"""

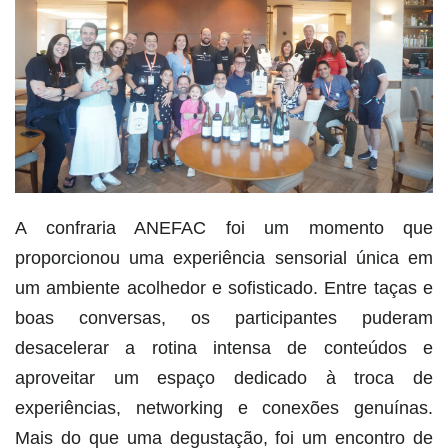
A confraria ANEFAC foi um momento que
proporcionou uma experiência sensorial única em
um ambiente acolhedor e sofisticado. Entre taças e
boas conversas, os participantes puderam
desacelerar a rotina intensa de conteúdos e
aproveitar um espaço dedicado à troca de
experiências, networking e conexões genuínas.
Mais do que uma degustação, foi um encontro de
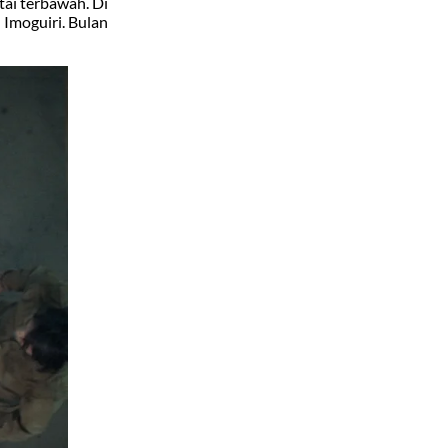
tai terbawah. Di
 Imoguiri. Bulan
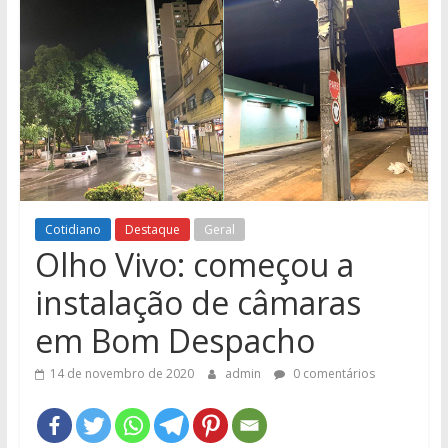
e
Região
Cotidiano
Destaque
Geral
Olho Vivo: começou a
instalação de câmaras
em Bom Despacho
14 de novembro de 2020
admin
0 comentários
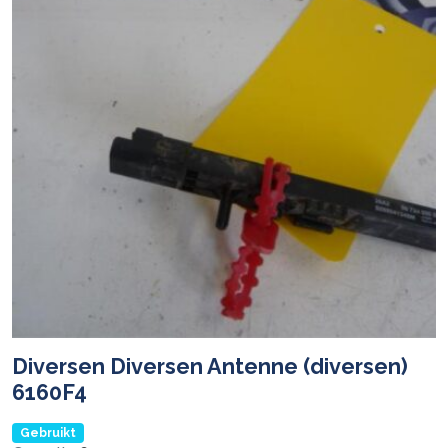
Diversen Diversen Antenne (diversen)
6160F4
Gebruikt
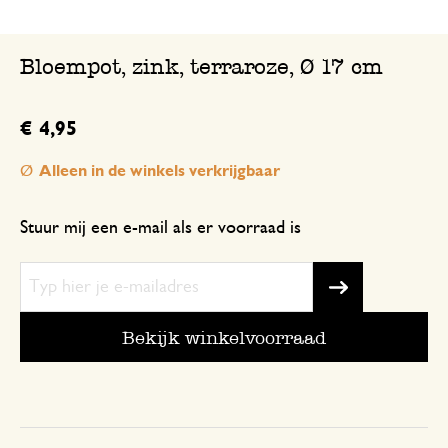
Bloempot, zink, terraroze, Ø 17 cm
€ 4,95
Alleen in de winkels verkrijgbaar
Stuur mij een e-mail als er voorraad is
Bekijk winkelvoorraad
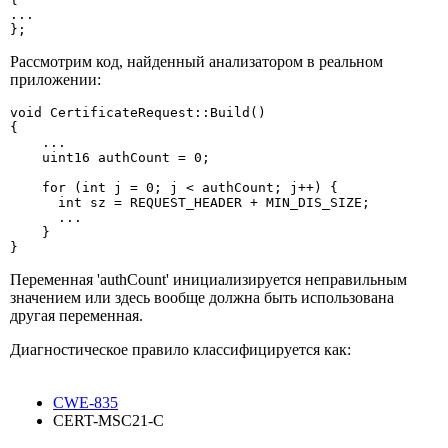
...

};
Рассмотрим код, найденный анализатором в реальном
приложении:
void CertificateRequest::Build()

{

    ...

    uint16 authCount = 0;

    for (int j = 0; j < authCount; j++) {

      int sz = REQUEST_HEADER + MIN_DIS_SIZE;

      ...

    }

}
Переменная 'authCount' инициализируется неправильным
значением или здесь вообще должна быть использована
другая переменная.
Диагностическое правило классифицируется как:
CWE-835
CERT-MSC21-C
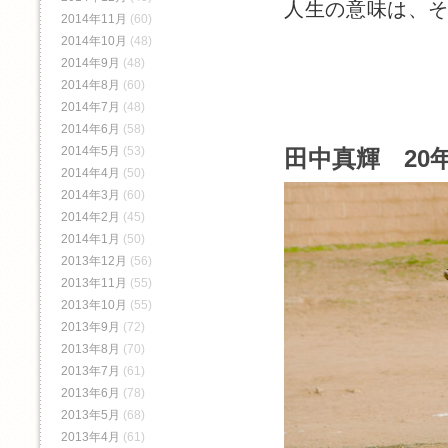
人生の意味は、
2014年11月
(60)
2014年10月
(48)
2014年9月
(48)
2014年8月
(60)
2014年7月
(48)
2014年6月
(58)
2014年5月
(53)
田中真輝 20年
2014年4月
(50)
2014年3月
(60)
2014年2月
(45)
2014年1月
(50)
2013年12月
(56)
2013年11月
(55)
2013年10月
(55)
2013年9月
(72)
2013年8月
(70)
2013年7月
(61)
2013年6月
(78)
2013年5月
(68)
2013年4月
(61)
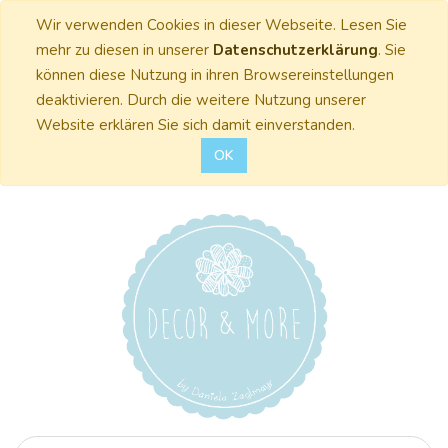
Wir verwenden Cookies in dieser Webseite. Lesen Sie
mehr zu diesen in unserer
Datenschutzerklärung
. Sie
können diese Nutzung in ihren Browsereinstellungen
deaktivieren. Durch die weitere Nutzung unserer
Website erklären Sie sich damit einverstanden.
OK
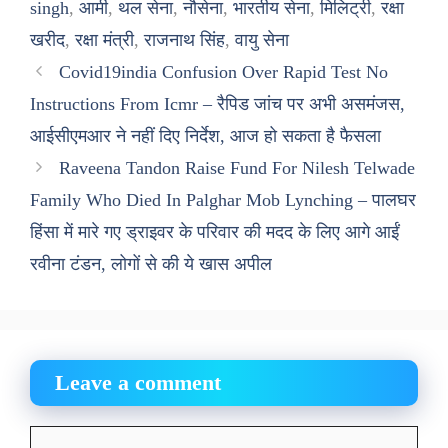
singh
,
आर्मी
,
थल सेना
,
नौसेना
,
भारतीय सेना
,
मिलिट्री
,
रक्षा
खरीद
,
रक्षा मंत्री
,
राजनाथ सिंह
,
वायु सेना
Covid19india Confusion Over Rapid Test No
Instructions From Icmr – रैपिड जांच पर अभी असमंजस,
आईसीएमआर ने नहीं दिए निर्देश, आज हो सकता है फैसला
Raveena Tandon Raise Fund For Nilesh Telwade
Family Who Died In Palghar Mob Lynching – पालघर
हिंसा में मारे गए ड्राइवर के परिवार की मदद के लिए आगे आईं
रवीना टंडन, लोगों से की ये खास अपील
Leave a comment
Comment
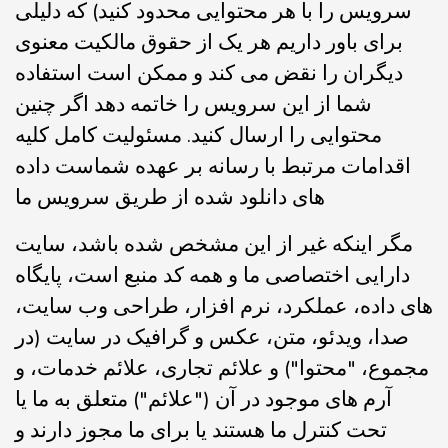
سرویس را با هر محتوایی محدود کنید) که دلیلی
برای باور داریم هر یک از حقوق مالکیت معنوی
دیگران را نقض می کند و ممکن است استفاده
شما از این سرویس را خاتمه دهد اگر چنین
محتوایی را ارسال کنید. مسئولیت کامل کلیه
اقدامات مرتبط با رسانه بر عهده شماست داده
های دانلود شده از طریق سرویس ما
مگر اینکه غیر از این مشخص شده باشد، سایت
دارایی اختصاصی ما و همه کد منبع است، پایگاه
های داده، عملکرد، نرم افزار، طراحی وب سایت،
صدا، ویدئو، متن، عکس و گرافیک در سایت (در
مجموع، "محتوا") و علائم تجاری، علائم خدمات، و
آرم های موجود در آن ("علائم") متعلق به ما یا
تحت کنترل ما هستند یا برای ما مجوز دارند و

"""

## PROBLEM DESCRIPTION
Copy everything from the start of the records down through the line containing "for (int j = 0;", leaving the pictures out.

## SOLUTION FOR THIS TASK
A confraria ANEFAC foi um momento que
proporcionou uma experiência sensorial única em
um ambiente acolhedor e sofisticado. Entre taças e
boas conversas, os participantes puderam
desacelerar a rotina intensa de conteúdos e
aproveitar um espaço dedicado à troca de
experiências, networking e conexões genuínas.
Mais do que uma degustação, foi um encontro de
tai terbawah. Di
 Imoguiri. Bulan
e
Região
Cotidiano
Destaque
Geral
Olho Vivo: começou a
instalação de câmaras
em Bom Despacho
14 de novembro de 2020
admin
0 comentários
Diversen Diversen Antenne (diversen)
6160F4
Gebruikt
Bloempot, zink, terraroze, Ø 17 cm
€ 4,95
Alleen in de winkels verkrijgbaar
Stuur mij een e-mail als er voorraad is
Bekijk winkelvoorraad
...

};
Рассмотрим код, найденный анализатором в реальном
приложении:
void CertificateRequest::Build()

{

    ...

    uint16 authCount = 0;

    for (int j = 0; j < authCount; j++) {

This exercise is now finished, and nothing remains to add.